The journal supplement includes a collection of papers based on critical race theory, a concept developed more than three decades ago by legal scholars that illuminates the subtle ways racism matters in any situation.

"Critical race theory helps public health researchers avoid common pitfalls that pervade the field and limit the capacity to achieve equity," Ford said. "These pitfalls include erroneously targeting biological or cultural characteristics of minorities as the root cause of the disease, thus missing the true cause; and conflating the effects of racism with those of race or ethnicity and reinforcing racial or ethnic stereotypes."

For example, Ford said, a researcher might incorrectly jump to a conclusion that differences between white and black people observed in a study are due to genetic factors, even if that researcher did not actually analyze their genetic backgrounds.

A paper by Ford and colleagues in the supplement examines the public health version of critical race theory, called "public health critical race praxis," which she and Collins Airhihenbuwa, a professor of health management and policy at Georgia State University, coined in 2010. Scientists can use the praxis to minimize the risk of inserting racial bias into their research.

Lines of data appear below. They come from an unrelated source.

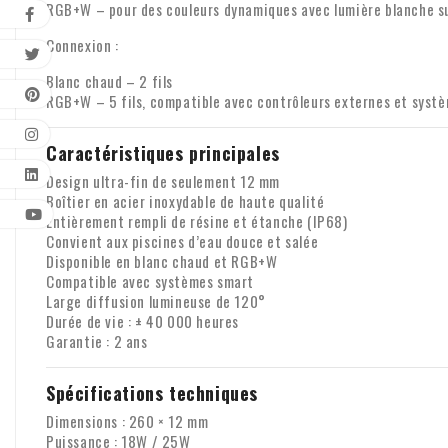
RGB+W – pour des couleurs dynamiques avec lumière blanche s
Connexion :
Blanc chaud – 2 fils
RGB+W – 5 fils, compatible avec contrôleurs externes et syst
Caractéristiques principales
Design ultra-fin de seulement 12 mm
Boîtier en acier inoxydable de haute qualité
Entièrement rempli de résine et étanche (IP68)
Convient aux piscines d’eau douce et salée
Disponible en blanc chaud et RGB+W
Compatible avec systèmes smart
Large diffusion lumineuse de 120°
Durée de vie : ± 40 000 heures
Garantie : 2 ans
Spécifications techniques
Dimensions : 260 × 12 mm
Puissance : 18W / 25W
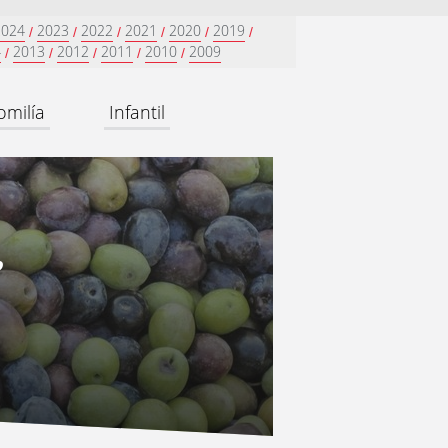
2024
2023
2022
2021
2020
2019
/
/
/
/
/
/
4
2013
2012
2011
2010
2009
/
/
/
/
/
omilía
Infantil
”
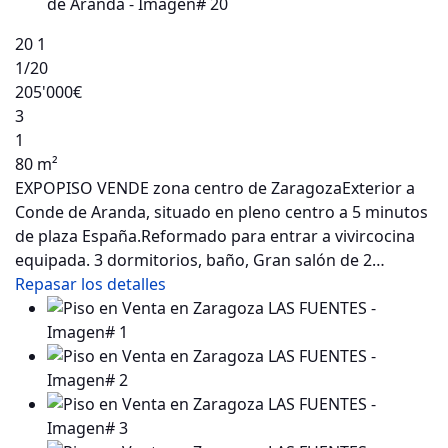
20
1
1
/20
205'000€
3
1
80 m²
EXPOPISO VENDE zona centro de ZaragozaExterior a
Conde de Aranda, situado en pleno centro a 5 minutos
de plaza España.Reformado para entrar a vivircocina
equipada. 3 dormitorios, baño, Gran salón de 2…
Repasar los detalles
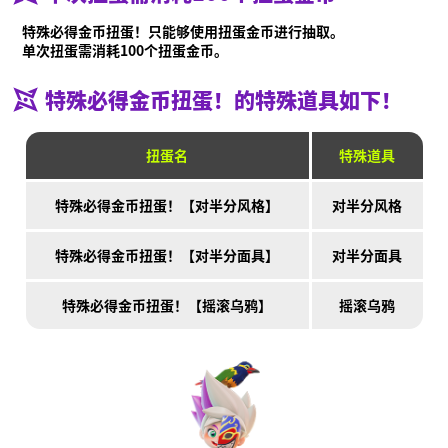
视频
特殊必得金币扭蛋！只能够使用扭蛋金币进行抽取。
在线说明书
单次扭蛋需消耗100个扭蛋金币。
产品信息
特殊必得金币扭蛋！的特殊道具如下！
Language
扭蛋名
特殊道具
特殊必得金币扭蛋！【对半分风格】
对半分风格
特殊必得金币扭蛋！【对半分面具】
对半分面具
特殊必得金币扭蛋！【摇滚乌鸦】
摇滚乌鸦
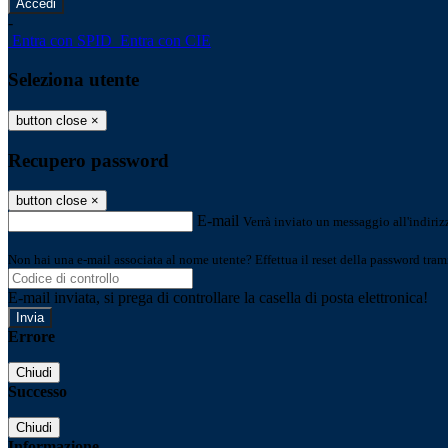
-
Entra con SPID
Entra con CIE
Seleziona utente
button close
×
Recupero password
button close
×
E-mail
Verrà inviato un messaggio all'indirizz
Non hai una e-mail associata al nome utente? Effettua il reset della password tram
E-mail inviata, si prega di controllare la casella di posta elettronica!
Errore
Chiudi
Successo
Chiudi
Informazione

A team led by Ford applied the praxis to an ongoing study in which they are analyzing the type of care received by a group of people who were diagnosed with HIV between 2008 and 2012. All of the authors of the HIV research completed brief, confidential questionnaires asking what they believed the outcomes would be for the research questions they plan to answer, including any racial or ethnic patterns they expect to find.

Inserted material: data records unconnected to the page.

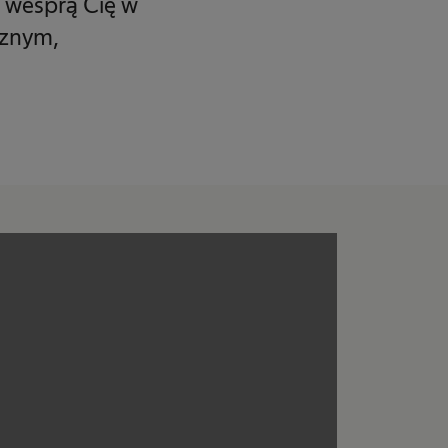
 wesprą Cię w
cznym,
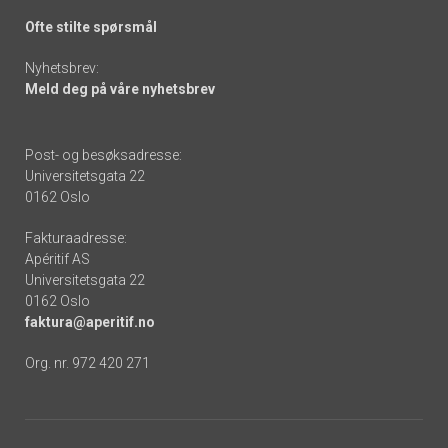
Ofte stilte spørsmål
Nyhetsbrev:
Meld deg på våre nyhetsbrev
Post- og besøksadresse:
Universitetsgata 22
0162 Oslo
Fakturaadresse:
Apéritif AS
Universitetsgata 22
0162 Oslo
faktura@aperitif.no
Org. nr. 972 420 271
Footer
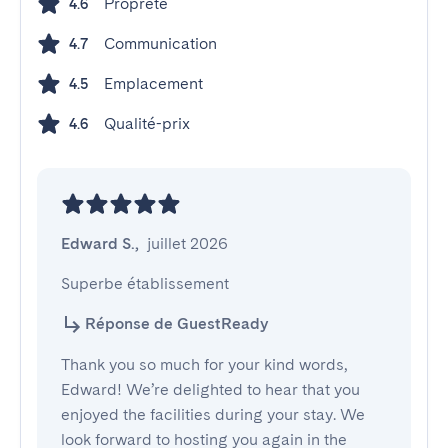
Propreté
4.6
Communication
4.7
Emplacement
4.5
Qualité-prix
4.6
Edward S.
,
juillet 2026
Superbe établissement
Réponse de GuestReady
Thank you so much for your kind words,
Edward! We’re delighted to hear that you
enjoyed the facilities during your stay. We
look forward to hosting you again in the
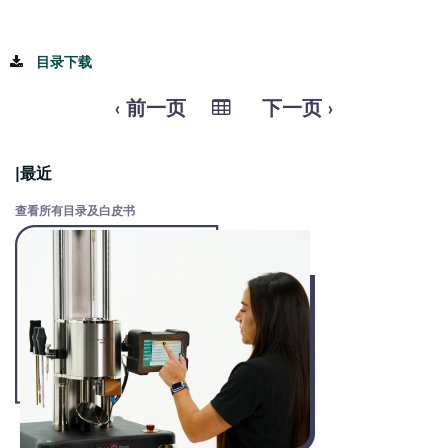
目录下载
‹ 前一页
下一页 ›
|最近
查看所有目录及白皮书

The study of possible bias in the HIV research is not complete, but Ford and her colleagues will compare the authors' assumptions with the actual data the study produces to determine whether the authors' biases could have affected the results.

For the ongoing study, Ford and her colleagues also plan to analyze whether the services HIV patients receive is affected by the race and ethnicity of the health care workers who are caring for them.

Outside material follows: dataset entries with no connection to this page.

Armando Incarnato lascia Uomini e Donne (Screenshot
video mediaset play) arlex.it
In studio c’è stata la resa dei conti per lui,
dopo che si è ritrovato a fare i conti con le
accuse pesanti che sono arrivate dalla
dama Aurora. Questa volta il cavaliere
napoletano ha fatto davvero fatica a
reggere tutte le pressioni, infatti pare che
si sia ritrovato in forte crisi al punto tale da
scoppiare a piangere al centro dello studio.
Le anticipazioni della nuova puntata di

"These are just two examples of how public health critical race praxis can be applied to research," Ford said. "This is not a formula, but a broad, standardized approach that researchers can use to draw attention to how racism can influence the empirical work that they do."

The paper's co-authors are Lois Takahashi of the Price School of Public Policy at the University of Southern California; P. Paul Chandanabhumma, a Fielding School doctoral candidate; Maria Elena Ruiz, an adjunct associate professor at the UCLA School of Nursing; and Dr. William Cunningham, a professor of internal medicine at the Geffen School of Medicine at UCLA. All of the authors are affiliated with the Center for the Study of Racism, Social Justice & Health, which opened in 2017.